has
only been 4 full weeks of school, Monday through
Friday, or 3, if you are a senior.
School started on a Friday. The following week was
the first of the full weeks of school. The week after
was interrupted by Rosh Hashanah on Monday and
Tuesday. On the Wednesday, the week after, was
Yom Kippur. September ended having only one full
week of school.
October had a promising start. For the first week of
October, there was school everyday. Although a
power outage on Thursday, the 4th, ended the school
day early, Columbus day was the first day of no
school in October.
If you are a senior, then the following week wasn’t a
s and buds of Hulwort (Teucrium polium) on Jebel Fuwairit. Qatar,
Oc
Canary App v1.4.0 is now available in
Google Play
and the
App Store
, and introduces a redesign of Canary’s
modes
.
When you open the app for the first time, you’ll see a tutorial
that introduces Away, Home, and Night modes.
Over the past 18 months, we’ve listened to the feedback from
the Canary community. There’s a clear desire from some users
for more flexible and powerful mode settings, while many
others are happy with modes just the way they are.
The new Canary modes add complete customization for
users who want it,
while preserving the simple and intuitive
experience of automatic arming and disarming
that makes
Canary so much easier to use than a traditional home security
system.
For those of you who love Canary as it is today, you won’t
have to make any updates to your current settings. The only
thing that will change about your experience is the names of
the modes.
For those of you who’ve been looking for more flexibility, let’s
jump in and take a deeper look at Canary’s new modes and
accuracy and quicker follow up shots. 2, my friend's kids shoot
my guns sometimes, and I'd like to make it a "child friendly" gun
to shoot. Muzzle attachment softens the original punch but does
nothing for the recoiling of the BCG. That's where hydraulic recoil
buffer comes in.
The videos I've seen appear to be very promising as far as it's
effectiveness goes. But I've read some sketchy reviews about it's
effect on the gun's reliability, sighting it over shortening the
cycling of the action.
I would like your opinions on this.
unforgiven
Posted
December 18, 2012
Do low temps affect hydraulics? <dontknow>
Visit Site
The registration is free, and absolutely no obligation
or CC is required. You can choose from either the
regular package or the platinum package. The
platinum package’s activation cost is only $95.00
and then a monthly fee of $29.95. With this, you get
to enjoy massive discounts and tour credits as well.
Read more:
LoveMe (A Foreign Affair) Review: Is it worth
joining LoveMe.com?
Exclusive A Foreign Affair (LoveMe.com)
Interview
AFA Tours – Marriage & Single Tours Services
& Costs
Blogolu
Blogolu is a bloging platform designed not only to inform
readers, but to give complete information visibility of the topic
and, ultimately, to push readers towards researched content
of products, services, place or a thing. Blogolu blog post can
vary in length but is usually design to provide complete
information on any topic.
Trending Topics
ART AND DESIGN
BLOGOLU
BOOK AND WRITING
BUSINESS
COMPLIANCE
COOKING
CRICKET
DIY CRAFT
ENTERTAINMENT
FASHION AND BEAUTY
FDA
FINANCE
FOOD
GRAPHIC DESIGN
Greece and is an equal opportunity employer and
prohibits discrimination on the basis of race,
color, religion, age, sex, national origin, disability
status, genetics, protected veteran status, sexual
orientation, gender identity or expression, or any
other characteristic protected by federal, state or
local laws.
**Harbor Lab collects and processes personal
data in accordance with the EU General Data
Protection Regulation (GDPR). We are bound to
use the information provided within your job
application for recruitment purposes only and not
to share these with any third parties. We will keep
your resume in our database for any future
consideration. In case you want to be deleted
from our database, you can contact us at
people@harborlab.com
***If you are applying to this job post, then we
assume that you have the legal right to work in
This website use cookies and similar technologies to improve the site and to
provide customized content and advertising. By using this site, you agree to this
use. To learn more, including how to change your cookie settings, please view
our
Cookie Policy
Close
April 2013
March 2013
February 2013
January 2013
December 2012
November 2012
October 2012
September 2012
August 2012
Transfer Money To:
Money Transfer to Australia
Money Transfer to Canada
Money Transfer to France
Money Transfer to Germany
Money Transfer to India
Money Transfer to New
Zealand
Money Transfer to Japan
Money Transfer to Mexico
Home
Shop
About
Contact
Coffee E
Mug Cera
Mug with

- **WHAT YOU WILL DO**
Sift the material for lines that include the word "settings", and copy each one.

- **PROBLEM SOLUTION**
for more flexible and powerful mode settings, while many
have to make any updates to your current settings. The only
use. To learn more, including how to change your cookie settings, please view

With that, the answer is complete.